CG Animation Pioneer Lillian Schwartz Dies at 97

Lillian Schwartz, a pioneering animator and one of the few people who regularly produced CG animated films in the 1970s, died last Saturday in New York at the age of 97.

Schwartz was already an artist when she was invited to work at AT&T's Bell Labs. Bell Labs was a center for industrial research and scientific development that led to numerous technological breakthroughs in the 20th century, and from the late 1960s she worked there as an artist-in-residence, collaborating with research scientists such as Ken Knowlton to create computer-based animated films and still She created digital art of computer-generated animated films and still images.
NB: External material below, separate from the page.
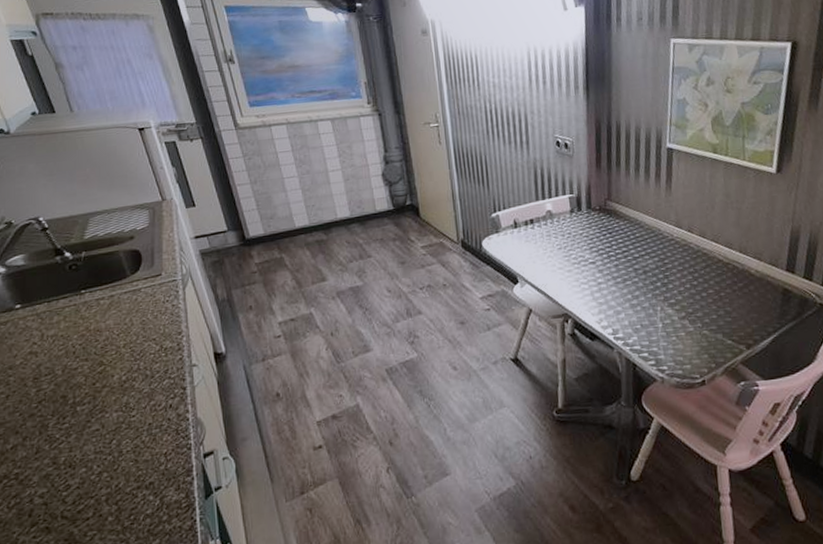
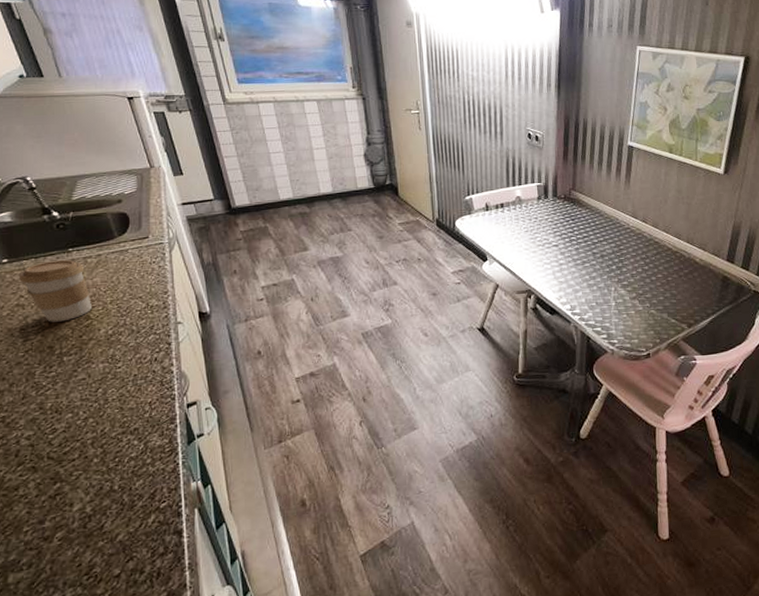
coffee cup: none [33,302,106,370] -> present [20,260,93,322]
Her first film, Pixillation, produced with Nolton's help, was a few lines of computer-generated black and white textures mixed with colored hand animation, and her follow-up, UFOs 1971, was entirely computer generated. Her work was always experimental, and she used a wide variety of techniques, including computer lasers, found objects such as cancer radiation therapy images, computer motion control programs, and various software programs developed at Bell Labs. She was a pioneering multimedia digital artist long before the term “digital artist” existed.

In recent days, numerous obituaries have appeared detailing her life and work, including in The New York Times and Artforum.

On her website, restored versions of many of her works can be seen.